Unsealed court documents in a federal court revealed that the FBI sent Google a geofence warrant in an effort to catch the suspects of an attempted arson of a police union building in Seattle. The attempted arson was part of the riots following the shooting of Jacob Blake by police officers in Kenosha, Wisconsin.
A day after the shooting of Jacob Blake in Kenosha, and amid protests all over the country, two people hurled Molotov cocktails at the back entrance of Seattle Police Officers Guild (SPOG) headquarters. The attempted arson allegedly caused minimum damage.
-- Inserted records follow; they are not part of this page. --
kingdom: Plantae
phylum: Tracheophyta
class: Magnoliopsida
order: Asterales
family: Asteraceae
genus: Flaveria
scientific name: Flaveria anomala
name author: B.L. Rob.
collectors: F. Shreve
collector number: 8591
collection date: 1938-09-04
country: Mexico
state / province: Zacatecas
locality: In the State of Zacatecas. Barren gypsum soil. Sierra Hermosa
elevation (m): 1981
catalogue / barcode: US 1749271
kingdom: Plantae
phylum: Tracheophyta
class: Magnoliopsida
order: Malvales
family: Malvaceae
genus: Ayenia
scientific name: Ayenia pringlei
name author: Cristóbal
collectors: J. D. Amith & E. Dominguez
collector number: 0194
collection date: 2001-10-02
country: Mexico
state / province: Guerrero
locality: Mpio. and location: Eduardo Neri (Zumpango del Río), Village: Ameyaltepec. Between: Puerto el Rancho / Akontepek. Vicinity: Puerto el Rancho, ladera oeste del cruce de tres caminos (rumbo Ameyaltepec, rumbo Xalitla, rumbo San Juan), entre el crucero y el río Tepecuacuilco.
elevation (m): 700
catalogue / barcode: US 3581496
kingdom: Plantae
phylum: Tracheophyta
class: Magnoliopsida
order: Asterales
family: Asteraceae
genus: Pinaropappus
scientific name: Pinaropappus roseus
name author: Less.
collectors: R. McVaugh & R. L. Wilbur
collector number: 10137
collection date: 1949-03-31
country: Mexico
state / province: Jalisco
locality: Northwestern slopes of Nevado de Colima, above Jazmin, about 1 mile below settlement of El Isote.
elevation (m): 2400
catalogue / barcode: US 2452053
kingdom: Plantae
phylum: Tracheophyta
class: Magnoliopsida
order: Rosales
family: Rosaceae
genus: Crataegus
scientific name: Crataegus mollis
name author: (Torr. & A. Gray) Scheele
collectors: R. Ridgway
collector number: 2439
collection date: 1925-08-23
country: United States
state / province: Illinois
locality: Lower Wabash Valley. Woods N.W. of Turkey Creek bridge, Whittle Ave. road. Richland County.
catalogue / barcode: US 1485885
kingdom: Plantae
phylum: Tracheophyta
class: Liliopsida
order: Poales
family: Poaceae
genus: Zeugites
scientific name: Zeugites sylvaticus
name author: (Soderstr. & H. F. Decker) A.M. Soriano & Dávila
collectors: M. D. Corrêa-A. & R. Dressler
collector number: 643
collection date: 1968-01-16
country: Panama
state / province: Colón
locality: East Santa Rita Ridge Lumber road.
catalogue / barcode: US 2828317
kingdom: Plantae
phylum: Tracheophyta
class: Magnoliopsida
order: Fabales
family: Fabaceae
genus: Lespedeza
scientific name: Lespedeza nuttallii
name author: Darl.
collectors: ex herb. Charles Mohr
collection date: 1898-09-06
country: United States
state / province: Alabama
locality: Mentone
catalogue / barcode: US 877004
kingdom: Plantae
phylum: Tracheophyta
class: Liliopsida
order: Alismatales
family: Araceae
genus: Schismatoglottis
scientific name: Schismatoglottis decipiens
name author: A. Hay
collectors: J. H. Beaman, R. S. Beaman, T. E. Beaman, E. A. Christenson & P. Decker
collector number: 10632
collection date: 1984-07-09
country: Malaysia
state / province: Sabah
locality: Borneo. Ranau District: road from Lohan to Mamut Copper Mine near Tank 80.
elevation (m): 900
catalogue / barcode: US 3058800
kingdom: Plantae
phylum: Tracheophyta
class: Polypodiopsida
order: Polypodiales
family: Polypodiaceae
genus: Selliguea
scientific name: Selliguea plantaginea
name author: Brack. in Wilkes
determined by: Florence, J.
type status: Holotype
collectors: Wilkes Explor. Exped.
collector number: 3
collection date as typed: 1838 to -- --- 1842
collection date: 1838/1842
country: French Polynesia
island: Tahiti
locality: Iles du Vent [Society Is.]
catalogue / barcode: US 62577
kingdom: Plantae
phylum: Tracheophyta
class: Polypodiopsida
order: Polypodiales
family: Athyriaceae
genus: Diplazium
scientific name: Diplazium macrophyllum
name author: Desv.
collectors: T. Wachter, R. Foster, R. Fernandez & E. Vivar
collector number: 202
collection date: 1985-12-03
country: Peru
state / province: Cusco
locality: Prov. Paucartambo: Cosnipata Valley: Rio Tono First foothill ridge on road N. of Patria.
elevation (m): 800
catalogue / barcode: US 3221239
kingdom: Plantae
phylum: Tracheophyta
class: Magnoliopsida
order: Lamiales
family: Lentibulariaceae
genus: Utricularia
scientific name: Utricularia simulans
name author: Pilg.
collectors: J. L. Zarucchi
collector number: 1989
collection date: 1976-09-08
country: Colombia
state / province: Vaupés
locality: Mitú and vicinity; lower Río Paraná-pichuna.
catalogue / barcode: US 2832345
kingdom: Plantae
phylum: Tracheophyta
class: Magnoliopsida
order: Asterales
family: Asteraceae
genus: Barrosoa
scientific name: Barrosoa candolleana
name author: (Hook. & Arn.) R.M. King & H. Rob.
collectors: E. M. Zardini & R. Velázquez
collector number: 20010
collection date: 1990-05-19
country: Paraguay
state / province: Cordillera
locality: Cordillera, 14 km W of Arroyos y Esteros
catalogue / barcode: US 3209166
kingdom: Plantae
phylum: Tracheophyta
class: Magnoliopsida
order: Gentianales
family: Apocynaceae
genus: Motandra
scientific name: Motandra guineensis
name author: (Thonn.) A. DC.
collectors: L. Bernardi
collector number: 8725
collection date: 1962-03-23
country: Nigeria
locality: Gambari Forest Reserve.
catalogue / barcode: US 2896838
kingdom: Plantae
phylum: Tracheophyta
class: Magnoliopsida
As part of the investigation, the Seattle Police officers offered $1,000 in reward for tips. Later, the FBI offered $20,000 for information that could break the case.
Geofence warrants are highly controversial as, due to most people using Google, the data of anyone that is in an area at a given time, including innocent people, gets handed over to police.
Related: Google geofence warrants are increasing at an alarming rate
The court documents that were unsealed on February 3 revealed that before offering the reward, the FBI first sent Google a geofence warrant, which potentially provided the agency with data about all Android devices that were in the vicinity of the SPOG building.
We obtained a copy of the warrant application for you here.
“On August 24, 2020, at approximately 11:00 p.m., two unknown suspects intentionally damaged the SPOG building using what I believe to be improvised incendiary devices,” an FBI agent told the court in the affidavit. “Based on the foregoing, I submit that there is probable cause to search information that is currently in the possession of Google and that relates to the devices that reported being within the Target Location.”
The warrant requested “Location History data, sourced from information including GPS data and information about visible wi-fi points and Bluetooth beacons transmitted from devices to Google, reflecting devices that Google calculated were or could have been … located within the geographical region bounded by the latitudinal and longitudinal coordinates, dates, and times below.”
Court documents revealed that Google complied with the warrant.
Law enforcement's use of geofence warrants have increased in the past few years. Data released by Google shows that in 2018, the company received 982 of such warrants only compared to 11,554 in 2020.